■ **Task A**
In the rows below, copy out the lines from the one containing "1. **Initialization**: Sets" to the one containing "6. **Validation**: Verifies", including both, without changing a character.

■ **Excerpt**

▶

Question

In the given figure, ADEC is a cyclic quadrilateral. CE and AD are extended to meet at B. ∠CAD = 60° and ∠CBA = 30°. BD = 6 cm and CE = 5 \(\sqrt{3}\) cm. What is the ratio AC : AD?

(a) \(\frac{3}{4}\) 

(b) \(\frac{4}{5}\) 

(c) \(\frac{2\sqrt{3}}{5}\)

(d) cannot be determined

Answer 1

Answer : (a) \(\frac{3}{4}\) 

∠CED = 120° (\(\because \) CEDA is a cyclic quad.)

⇒ ∠BED = 60° 

\(\therefore\) In ∆ EDB, ∠EDB = 90°

\(\therefore\)  \(\frac{BD}{BE}\) = cos 30° ⇒ \(\frac{6}{BE}\) = \(\frac{\sqrt{3}}{2}\)  ⇒ BE = 4\(\sqrt{3}\) cm.

BC = BE + CE =  4\(\sqrt{3}\) + 5\(\sqrt{3}\) =  9\(\sqrt{3}\)  cm

\(\because \) AB and CB are secants of the given circle, 

BD × BA = BE × EC 

⇒ 6 × BA = 4\(\sqrt{3}\)   × 9\(\sqrt{3}\) 

⇒ BA = 18 cm.

\(\because \) ∠ACB = 90°, ∆ ABC is a rt. ∠d ∆ 

⇒ AC2 = \(\sqrt{AB^2 -BC^2}\) = \(\sqrt{{18}^2 -(9\sqrt{3})^2}\) 

= \(\sqrt{324 -243}\) = \(\sqrt{81}\) = 9 cm. 

\(\therefore\) AD = AB – BD = 12 cm. 

\(\therefore\) AC : AD = 9 : 12  = 3 : 4 

= \(\frac{3}{4}\)

◀

■ **Data listing**
▶

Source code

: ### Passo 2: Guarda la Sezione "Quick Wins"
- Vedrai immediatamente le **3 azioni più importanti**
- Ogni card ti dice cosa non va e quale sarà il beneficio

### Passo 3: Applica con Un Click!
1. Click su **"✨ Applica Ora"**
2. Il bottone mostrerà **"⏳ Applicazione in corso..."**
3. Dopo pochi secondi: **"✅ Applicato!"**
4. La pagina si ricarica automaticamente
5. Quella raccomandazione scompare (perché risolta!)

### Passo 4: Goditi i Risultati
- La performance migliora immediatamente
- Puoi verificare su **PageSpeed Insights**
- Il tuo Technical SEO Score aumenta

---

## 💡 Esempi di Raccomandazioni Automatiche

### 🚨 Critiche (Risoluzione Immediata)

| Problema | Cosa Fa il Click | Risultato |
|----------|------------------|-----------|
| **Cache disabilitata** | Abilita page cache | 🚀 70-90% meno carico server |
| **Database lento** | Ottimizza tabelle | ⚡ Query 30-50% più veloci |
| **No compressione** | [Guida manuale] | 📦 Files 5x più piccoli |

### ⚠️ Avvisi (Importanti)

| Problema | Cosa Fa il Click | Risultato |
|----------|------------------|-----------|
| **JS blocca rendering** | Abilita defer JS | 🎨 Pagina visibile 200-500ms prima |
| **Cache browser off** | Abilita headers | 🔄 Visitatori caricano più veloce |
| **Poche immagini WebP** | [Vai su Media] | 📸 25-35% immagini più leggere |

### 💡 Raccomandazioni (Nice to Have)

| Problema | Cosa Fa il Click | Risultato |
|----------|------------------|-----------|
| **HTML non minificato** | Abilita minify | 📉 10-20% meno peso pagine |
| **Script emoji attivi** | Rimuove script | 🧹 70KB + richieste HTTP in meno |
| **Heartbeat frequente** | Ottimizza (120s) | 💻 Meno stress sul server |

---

◀
▶

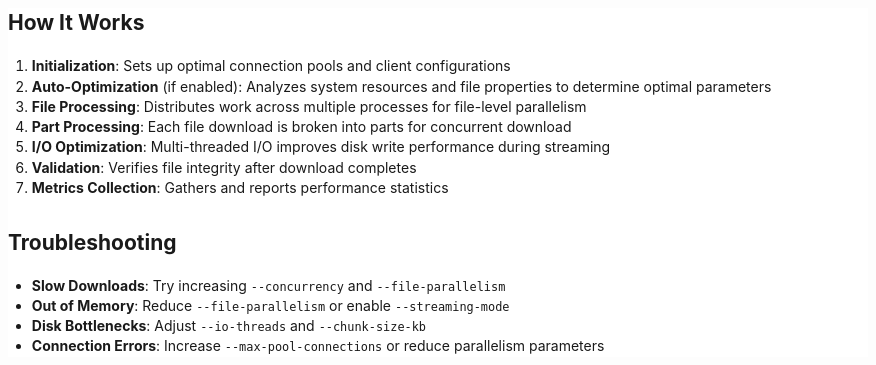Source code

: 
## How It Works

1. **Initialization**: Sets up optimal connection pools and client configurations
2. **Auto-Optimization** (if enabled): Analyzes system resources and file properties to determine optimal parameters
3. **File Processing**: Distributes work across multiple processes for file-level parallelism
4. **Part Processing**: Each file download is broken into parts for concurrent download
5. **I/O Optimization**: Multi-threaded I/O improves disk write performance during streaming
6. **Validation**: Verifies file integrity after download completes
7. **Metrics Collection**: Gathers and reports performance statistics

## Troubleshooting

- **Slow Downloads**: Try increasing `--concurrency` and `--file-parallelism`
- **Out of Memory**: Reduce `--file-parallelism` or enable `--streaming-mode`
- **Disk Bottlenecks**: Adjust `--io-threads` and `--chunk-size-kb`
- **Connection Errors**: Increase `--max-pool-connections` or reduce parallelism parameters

◀

■ **Task B**
What length does the geometry solution give for BA?

■ **Problem solution A**
1. **Initialization**: Sets up optimal connection pools and client configurations
2. **Auto-Optimization** (if enabled): Analyzes system resources and file properties to determine optimal parameters
3. **File Processing**: Distributes work across multiple processes for file-level parallelism
4. **Part Processing**: Each file download is broken into parts for concurrent download
5. **I/O Optimization**: Multi-threaded I/O improves disk write performance during streaming
6. **Validation**: Verifies file integrity after download completes

■ **Problem solution B**
18 cm